(Pasaje de lectura):
|---|

En aquellas mismas estancias se consumaban las inquietudes de las tres hermanas, frágiles figuras femeninas, ávidas de vida y de experiencias, de rasgos vagamente chejovianos. Beauty is difficult, decía Ezra Pound. Terminados para siempre los suspiros de amor, las pasiones, las vanas esperanzas y las tragedias que fatalmente conducen a insatisfechas aspiraciones, la Mora aún está allí, en la ruta hacia Canelli, deshabitada y muda. Desde las ventanas no llegan más las notas del piano que se expandían sobre el jardín, las flores y las viñas, sobre la fascinación de la juventud rápidamente perdida de Irene, Silvia y Santina. También la Mora se ha conservado casi intacta, con el bellísimo patio interno adoquinado, “la ventanita redonda que miraba hacia la colina del Salto, la torrecita de los pichones” y todo el resto (excepto la puerta de ingreso sobre la calle estatal con los dos pinos, eliminado por el ensanche de la calle). Por lo tanto, con el encanto del tiempo pasado, el contexto aparece profundamente transformado. En esta estancia comienza para Anguilla, alejado de la perdida casita de Gaminella, un nuevo capítulo de su peripecia humana en el centro de un mundo mucho más variado y complejo.
En los primeros tiempos de la Mora, a mi, que venía de una casilla y de un corral, me parecía otro mundo: era el olor de la calle, de los músicos, de las villas de Canelli, donde nunca estuve.
Y es aquí que conoce a Nuto, gracias a la cercanía de la carpintería donde construye tinas y prensas (un trabajo estrechamente ligado a la economía vitivinícola y ahora definitivamente desaparecido por la aparición de los nuevos materiales). La casa-laboratorio de Nuto se encuentra muy cerca de la Mora:
Su casa está a media cuadra sobre el Salto, da sobre una ancha calle libre; tiene olor a leña fresca, flores y virutas. Cualquiera que pasaba caminando, yendo o viniendo de Canelli, se paraba a charlar un rato y el carpintero manejaba el escalpelo o la sierra y hablaba con todos, de Canelli, de tiempos pasados, de política, de música y de los locos, del mundo.

|---|

(Enunciado técnico a): Cuenta cuántas líneas de los registros de abajo contienen la cadena "instrument". Indica únicamente el número.

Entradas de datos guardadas
|---|

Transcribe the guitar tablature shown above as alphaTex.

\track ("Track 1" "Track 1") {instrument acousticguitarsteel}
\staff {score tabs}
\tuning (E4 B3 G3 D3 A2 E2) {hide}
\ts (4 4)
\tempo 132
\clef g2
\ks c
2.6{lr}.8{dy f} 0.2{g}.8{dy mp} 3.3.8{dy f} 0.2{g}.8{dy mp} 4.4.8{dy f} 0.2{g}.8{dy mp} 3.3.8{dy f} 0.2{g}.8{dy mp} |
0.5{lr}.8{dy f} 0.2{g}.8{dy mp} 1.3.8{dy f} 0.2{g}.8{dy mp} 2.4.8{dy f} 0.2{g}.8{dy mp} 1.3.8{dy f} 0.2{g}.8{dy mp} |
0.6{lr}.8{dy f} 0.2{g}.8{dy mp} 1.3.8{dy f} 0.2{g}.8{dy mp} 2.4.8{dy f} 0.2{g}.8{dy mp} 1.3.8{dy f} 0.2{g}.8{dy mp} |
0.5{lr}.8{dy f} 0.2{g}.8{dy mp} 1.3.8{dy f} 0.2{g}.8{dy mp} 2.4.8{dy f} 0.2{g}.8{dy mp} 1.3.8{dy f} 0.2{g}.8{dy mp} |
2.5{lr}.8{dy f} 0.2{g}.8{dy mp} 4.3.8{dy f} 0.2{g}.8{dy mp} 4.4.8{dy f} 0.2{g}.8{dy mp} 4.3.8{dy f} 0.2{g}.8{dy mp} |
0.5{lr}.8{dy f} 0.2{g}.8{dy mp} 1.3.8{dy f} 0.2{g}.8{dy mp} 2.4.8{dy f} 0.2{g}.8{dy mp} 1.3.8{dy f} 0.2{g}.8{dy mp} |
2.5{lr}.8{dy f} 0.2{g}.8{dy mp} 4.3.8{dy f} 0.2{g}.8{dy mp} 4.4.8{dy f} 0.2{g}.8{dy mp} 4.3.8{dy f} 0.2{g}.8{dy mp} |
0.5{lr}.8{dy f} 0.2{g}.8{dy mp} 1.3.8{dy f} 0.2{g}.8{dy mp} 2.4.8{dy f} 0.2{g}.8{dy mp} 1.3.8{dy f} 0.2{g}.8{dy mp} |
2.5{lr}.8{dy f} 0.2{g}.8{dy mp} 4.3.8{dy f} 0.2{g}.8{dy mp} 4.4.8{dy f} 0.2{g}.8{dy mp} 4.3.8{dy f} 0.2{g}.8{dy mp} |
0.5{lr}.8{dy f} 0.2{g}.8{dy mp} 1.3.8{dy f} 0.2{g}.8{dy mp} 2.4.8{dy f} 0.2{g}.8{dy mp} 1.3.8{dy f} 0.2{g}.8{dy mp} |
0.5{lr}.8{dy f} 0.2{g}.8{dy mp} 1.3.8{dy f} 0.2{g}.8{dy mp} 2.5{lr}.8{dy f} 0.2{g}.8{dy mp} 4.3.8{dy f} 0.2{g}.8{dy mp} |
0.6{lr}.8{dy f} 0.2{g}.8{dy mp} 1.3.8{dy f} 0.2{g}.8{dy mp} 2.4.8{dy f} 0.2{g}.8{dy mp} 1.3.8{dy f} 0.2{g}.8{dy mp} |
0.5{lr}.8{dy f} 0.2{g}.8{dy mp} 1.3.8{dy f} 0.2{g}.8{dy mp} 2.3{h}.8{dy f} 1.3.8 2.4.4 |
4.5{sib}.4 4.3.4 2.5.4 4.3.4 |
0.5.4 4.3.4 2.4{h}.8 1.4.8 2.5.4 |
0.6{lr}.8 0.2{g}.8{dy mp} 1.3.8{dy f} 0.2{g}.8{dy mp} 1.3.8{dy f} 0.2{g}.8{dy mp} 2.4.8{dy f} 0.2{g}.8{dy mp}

|---|

(Enunciado técnico b): Reescribe en forma de lista, más breve y sin perder los datos principales, el párrafo del pasaje de lectura que comienza con «En aquellas mismas estancias».

(Respuesta desarrollada a): 1

(Respuesta desarrollada b):
- En aquellas estancias se consumaban las inquietudes de las tres hermanas, Irene, Silvia y Santina. Eran figuras frágiles, ávidas de vida, de rasgos vagamente chejovianos.
- Se cita a Ezra Pound: «Beauty is difficult».
- Terminados los amores, las pasiones y las tragedias, la Mora sigue en la ruta hacia Canelli, deshabitada y muda. De sus ventanas ya no llegan las notas del piano.
- La Mora se ha conservado casi intacta: el patio interno adoquinado, la ventanita redonda que miraba hacia la colina del Salto y la torrecita de los pichones.
- Solo falta la puerta de ingreso sobre la calle estatal con los dos pinos, eliminada por el ensanche de la calle. El contexto aparece profundamente transformado.
- Allí comienza para Anguilla, lejos de la casita de Gaminella, un nuevo capítulo en un mundo más variado y complejo.